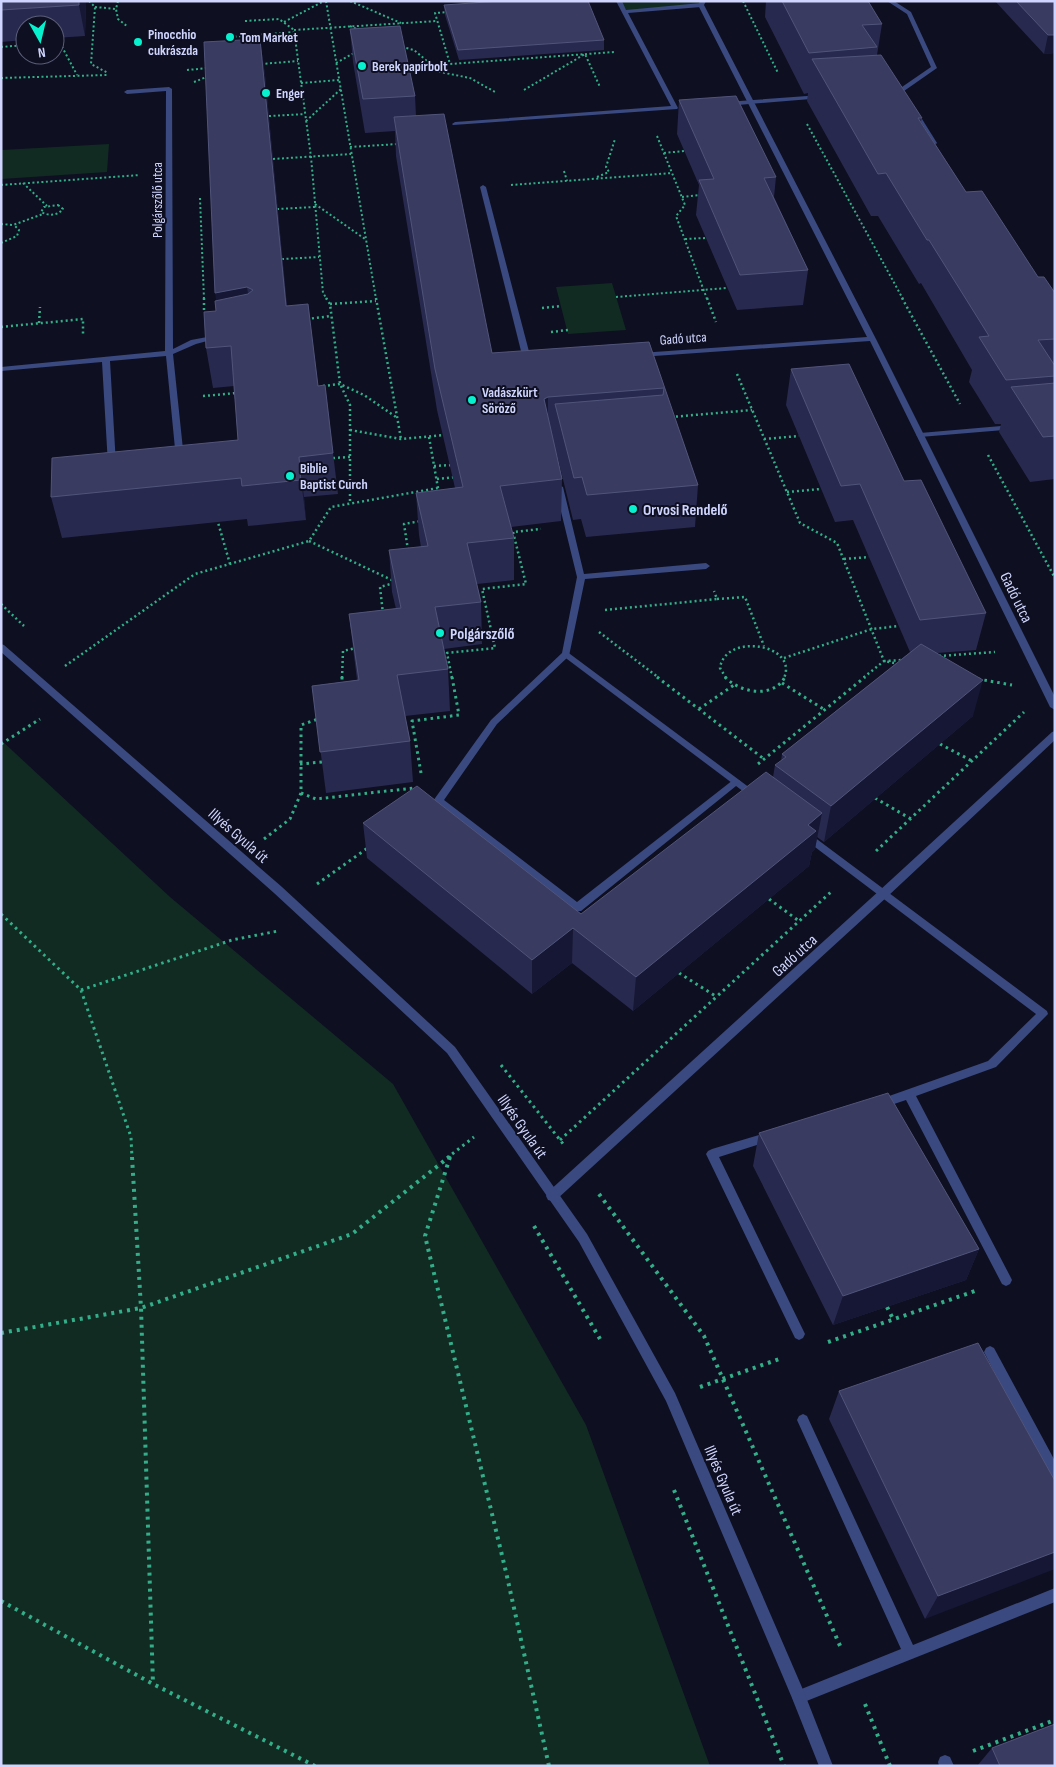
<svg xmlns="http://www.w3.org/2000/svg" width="1056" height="1767" viewBox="0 0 1056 1767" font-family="'Sofia Sans Condensed',sans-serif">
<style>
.green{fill:#112b23}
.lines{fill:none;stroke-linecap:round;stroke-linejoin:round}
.path-far3{stroke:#32af88;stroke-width:2;stroke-dasharray:2 2.5;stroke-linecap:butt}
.path-far2{stroke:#32af88;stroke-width:2.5;stroke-dasharray:2 3;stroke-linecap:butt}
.path-far1{stroke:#32af88;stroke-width:3;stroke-dasharray:2.5 4;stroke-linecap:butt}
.path{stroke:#32af88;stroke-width:4;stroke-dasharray:3 5;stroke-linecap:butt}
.service{fill:#3a497f;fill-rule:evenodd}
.minor{fill:#3a497f;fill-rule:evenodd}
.tertiary{fill:#3a497f;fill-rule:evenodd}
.wall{fill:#28294e}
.shaded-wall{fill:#161734}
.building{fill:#3a3b61;stroke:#51547a}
.poi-dot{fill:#07f1ce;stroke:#0e0f21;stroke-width:2}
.labels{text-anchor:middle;stroke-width:4;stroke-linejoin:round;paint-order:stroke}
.far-poi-label{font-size:14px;font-weight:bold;fill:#cfd5fe;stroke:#0e0f21;text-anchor:start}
.far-street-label{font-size:14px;fill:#cfd5fe;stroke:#0e0f21}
.poi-label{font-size:16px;font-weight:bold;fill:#cfd5fe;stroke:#0e0f21;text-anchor:start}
.street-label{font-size:16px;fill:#cfd5fe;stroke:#0e0f21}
</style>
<rect width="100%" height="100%" fill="#0e0f21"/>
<!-- green -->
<path class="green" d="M619,1H703L701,5L624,12Z
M109,144L107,172L1,179L2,150Z
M612,283L626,330L568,334L556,287Z
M1,740L170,897L393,1084L586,1425L710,1766H1Z"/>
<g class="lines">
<!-- path-far3 -->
<path class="path-far3" d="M89,1L95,7L91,64L108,73
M118,1L116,9L118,19L128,27
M326,1L376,299
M350,1L401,23
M743,1L778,73
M95,7L116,9
M449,12L435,13L450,64L614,52
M245,21L279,19L294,30L311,157L323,293L327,299
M284,22L324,1
M350,26L359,30
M294,30L437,21
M230,37L295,32
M55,43H60L77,75
M1,47L25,45
M402,47L414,50L440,72L470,78L495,92
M336,63L354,53
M261,64L298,61
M187,70L208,68
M1,78L108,75
M194,82L209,76
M301,83L339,80
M524,90L585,54L600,87
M269,116L305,114
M306,121L341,89
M807,124L903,299
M657,136L685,205L676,216L707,299
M350,147L398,144
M664,153L684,151
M273,159L351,154
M564,171L567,181
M597,177L609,172L606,167L615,139
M23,183L47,206
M1,185L140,175
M511,185L672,173
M682,197L700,195
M200,198L204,299
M315,204L365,239
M58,205L63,209C57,216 49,216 41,212L44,207Z
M277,209L315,207
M1,224L13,225L43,214
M685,239L706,238
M1,243L17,236L19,230L14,225
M282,259L319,257
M616,297L727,288"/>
<!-- path-far2 -->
<path class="path-far2" d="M204,298V312
M326,298L330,304L340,384L350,405V503
M376,298L401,439
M707,298L716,322
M902,298L960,404
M330,304L376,301
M542,308L561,306
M307,319L331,316
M39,323L40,307
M1,327L83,319V334
M551,332L568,330
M737,374L800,523L837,543L884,661L863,678
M323,386L340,384L364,395L396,417
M203,396L237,393
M671,417L752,410
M350,430L401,439L445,435
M429,437L439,494
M764,439L799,436
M988,455L1055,578
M333,458L350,457
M434,466L452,465
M437,479L456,477
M787,492L821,489
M217,519L230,564
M309,541L394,581
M408,550L404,524L421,521
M844,559L869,557
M717,599L745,597L764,646
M1,604L24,626
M605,610L717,599L714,591
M383,614L380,587L394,583
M599,632L659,678
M939,656L995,652
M784,658L872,629L899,626
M899,664L884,661L903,660
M65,666L195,574L309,541L331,507L438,488
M342,678L343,651L356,648
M452,678L447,653L495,648L482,589L526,584L513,532L541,529
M726,678L720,668C725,632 799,644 784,678"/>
<!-- path-far1 -->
<path class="path-far1" d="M657,677L764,759
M725,677C740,693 773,699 785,677
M978,679L1012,685
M782,683L825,710
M342,686V677
M699,709L734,685
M1,744L40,719
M940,744L972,761
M300,764L322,762
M758,764L865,677
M421,773L412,721L459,715L452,677
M301,793L316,799L414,788
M875,798L911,819
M264,839L290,819L301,793V725L318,719
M876,851L1024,712
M317,884L369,847
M769,899L799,921
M1,914L81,990L131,1137L132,1158
M679,973L717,997
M81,990L232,940L278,931
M501,1065L564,1145
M560,1140L832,891
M447,1158L474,1137
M449,1158L450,1156"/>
<!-- path -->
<path class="path" d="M132,1157L141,1308L153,1684
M450,1157L425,1236L506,1572L549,1766
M599,1194L704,1336L841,1648
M534,1226L600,1339
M887,1307L893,1319
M1,1333L141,1308L352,1234L449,1157
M828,1342L978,1290
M700,1387L782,1358
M674,1490L784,1766
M1,1601L153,1684L315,1766
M865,1704L890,1766
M973,1751L1055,1720"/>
<!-- service -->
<path class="service" d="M616,1H622L626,10L701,3L704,5L701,7L628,13L678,108L677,109L453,125L452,124L455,122L671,106Z
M887,1H894L911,12L937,68L904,91L909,99L906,101L904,100L898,90L899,89L931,67L907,14Z
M821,95L823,96V98L726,106L723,104L726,102Z
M914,109L917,111L937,143L936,144L931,143L911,111Z
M1013,425H1016V429L920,437L916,435L920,433Z
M566,651L758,794L760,796L758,798H752L563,656L562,654Z
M806,831L1047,1011L1048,1014L996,1067L916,1096L1010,1276L1012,1280L1010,1284L1006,1286L1002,1284L906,1100L879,1109L875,1107L873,1104L875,1101L988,1061L1036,1014L803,838L801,835Z
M769,1132L773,1134L775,1137L773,1140L719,1157L805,1334L803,1338L799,1340L795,1338L706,1154L708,1151L712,1149Z
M990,1346L994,1348L1055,1461V1481L1050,1480L986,1356L984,1352L986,1348Z
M803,1414L807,1416L913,1645L1055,1588V1602L799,1704L794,1702L792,1697L794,1692L901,1649L797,1420L799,1416Z
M945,1755L950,1757L954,1766H939L938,1762L940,1757Z"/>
<!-- minor -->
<path class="minor" d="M700,1H706L704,5L876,339L1055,697V710L1050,707L870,341L640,357L636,355L640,353L867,337L698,5Z
M169,87L172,89L173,349L191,340L218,335L222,337L196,344L173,354L184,459L180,461L176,459L166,356L110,361L116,465L112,467L108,465L102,362L1,371V367L165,351L166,91L127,94L124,92L127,90Z
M483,185L486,187L532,363L531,365H525L524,363L480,187Z
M556,485H559L563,487L584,574L706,563L710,566L706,569L585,579L569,656L497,724L444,800L577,902L733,780H739L741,782L581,911H573L433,801L491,720L562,653L577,577L555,487Z
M1055,731V740L888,896L556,1200L552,1201L548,1200L546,1196L548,1192L880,890L1052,732Z"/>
<!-- tertiary -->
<path class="tertiary" d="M1,644L4,645L282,887L455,1047L587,1234L675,1393L804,1692L833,1766H819L792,1698L666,1401L579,1242L447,1053L274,893L1,652Z"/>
</g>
<!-- wall -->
<path class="wall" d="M1,1H86L85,36L55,38V25H25V40L1,42Z
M766,1H868L882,24L877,55L922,118L921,122L966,192L1038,277L1055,293V479L1030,482L999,432L1001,424H995L969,382L972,370L921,283L919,284L878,216H871L807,101L808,93L804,94L765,17Z
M995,1H1055V53L1044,54Z
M444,5L604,40V50L459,60L445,15Z
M350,29L415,96L416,116L492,353L649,342L698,485L695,527L586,537L581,519L573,520L556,451L562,479L561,521L511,527L514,538V580L477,584L481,602L482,644L444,649L448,669L450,711L405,716L410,741L413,782L326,793L312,686L357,680L354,656L349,614L396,609L392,592L389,550L421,547L419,535L416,493L455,488L437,410L396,156L395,131L365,133L353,62Z
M260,39L265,75L287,306L318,386L333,453L338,494L304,497L306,520L248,526L247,519L62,538L51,497L238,440L234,386L213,388L206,348L216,311V301Z
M679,100L776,177L774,197L808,270L803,305L737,310L696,215L699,185L677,134Z
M791,369L904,481L986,613L976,650L937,653L973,716L824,842L817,837L815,849L812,852L809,866L633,1011L572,963L532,994L367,858L363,823L581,914L773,777L775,765L781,761L782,754L910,652L853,520L835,522L786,405Z
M759,1133L979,1249L966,1280L833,1325L753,1166Z
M839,1391L1055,1481L925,1619L829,1419Z
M992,1748L1055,1766H977Z"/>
<!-- shaded-wall -->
<path class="shaded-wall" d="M79,1H86L85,36L79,5Z
M1048,35H1055V53L1044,54Z
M260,39L265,75L290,345L286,306Z
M247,287L253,326L221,332L215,293Z
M548,397V438L544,399Z
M299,457L304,497L306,520L301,480Z
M983,680L973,716L824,842L831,806Z
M822,813L815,849L812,852L809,866L633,1011L636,977Z
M573,928L572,963L532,994V960Z
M979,1249L966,1280L833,1325L843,1296Z
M1055,1552V1569L925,1619L938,1596Z"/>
<!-- building -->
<path class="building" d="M1,1H79V5L1,10Z
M501,1H588L604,40L458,50L444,5Z
M782,1H868L882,24L862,25L877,47L809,53Z
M1016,1H1055V35H1048Z
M400,26L415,96L363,99L350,29Z
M260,39L286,306L308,304L318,386L325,385L333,453L299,457L301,480L242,486L241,478L51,497L52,458L238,440L231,346L206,348L204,312L216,311L215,301L248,294L253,290L247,287L215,293L204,42Z
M881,55L922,118H918L966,192L982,191L1038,277H1044L1055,293V339L1038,340L1055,366V376L1006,380L979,337L989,336L929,240H927L886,173L878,174L812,59Z
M736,96L776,177L764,178L808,270L740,275L699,180L714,179L679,100Z
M444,114L492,353L649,342L698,485L587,495L582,477L574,478L555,404L663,395L664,388L548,397L544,399L562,479L500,486L514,538L467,543L481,602L435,607L448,669L397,675L410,741L320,752L312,686L359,680L349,614L401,608L389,550L428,546L416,493L463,487L435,369L394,117Z
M849,364L904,481L921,480L986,613L920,620L860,484L841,486L791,369Z
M1055,383V436L1043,437L1011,387Z
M921,644L983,680L831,806L775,765L786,757L782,754Z
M766,772L822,813L808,825L816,831L636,977L573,928L532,960L363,823L417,786L581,914Z
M888,1093L979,1249L843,1296L759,1133Z
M978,1343L1055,1481V1552L938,1596L839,1391Z
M1055,1724V1766H1000L992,1748Z"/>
<!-- markers -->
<g class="poi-dot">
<circle cx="230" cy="37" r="5"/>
<circle cx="138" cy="42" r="5"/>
<circle cx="362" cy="66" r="5"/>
<circle cx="266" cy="93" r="5"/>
<circle cx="472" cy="400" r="5"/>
<circle cx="290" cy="476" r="5"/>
<circle cx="633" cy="509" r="5"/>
<circle cx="440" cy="633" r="5"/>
</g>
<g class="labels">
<!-- far-poi labels -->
<g class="far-poi-label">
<text x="148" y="39">Pinocchio<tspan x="148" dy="16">cukrászda</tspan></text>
<text x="240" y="42">Tom Market</text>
<text x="372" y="71">Berek papírbolt</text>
<text x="276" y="98">Enger</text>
<text x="482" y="397">Vadászkürt<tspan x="482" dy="16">Söröző</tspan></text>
<text x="300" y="473">Biblie<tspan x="300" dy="16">Baptist Curch</tspan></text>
</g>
<!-- far-street labels -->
<g class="far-street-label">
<text transform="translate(157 200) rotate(-90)" y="5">Polgárszőlő utca</text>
<text transform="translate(683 338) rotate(-4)" y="5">Gadó utca</text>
</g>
<!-- poi labels -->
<g class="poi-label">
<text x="643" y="515">Orvosi Rendelő</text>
<text x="450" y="639">Polgárszőlő</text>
</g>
<!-- street labels -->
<g class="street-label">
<text transform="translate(1017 597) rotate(64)" y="6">Gadó utca</text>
<text transform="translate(239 835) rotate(41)" y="6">Illyés Gyula út</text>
<text transform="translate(794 955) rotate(-42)" y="6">Gadó utca</text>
<text transform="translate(523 1126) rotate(55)" y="6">Illyés Gyula út</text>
<text transform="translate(724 1480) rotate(67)" y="6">Illyés Gyula út</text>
</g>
</g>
<!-- border -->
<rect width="1056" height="1767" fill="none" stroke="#cfd5fe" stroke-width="5"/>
<!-- north arrow -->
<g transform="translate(40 40) rotate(172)"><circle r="24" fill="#0e0f21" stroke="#5b5e79"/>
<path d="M0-4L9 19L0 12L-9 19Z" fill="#07f1ce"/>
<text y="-8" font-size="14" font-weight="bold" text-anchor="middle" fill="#cfd5fe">N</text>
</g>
</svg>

- **Exercise requirements**
Looking at the listing above, which lines hold "round"? Copy every such line.

- **Output**
.lines{fill:none;stroke-linecap:round;stroke-linejoin:round}
.labels{text-anchor:middle;stroke-width:4;stroke-linejoin:round;paint-order:stroke}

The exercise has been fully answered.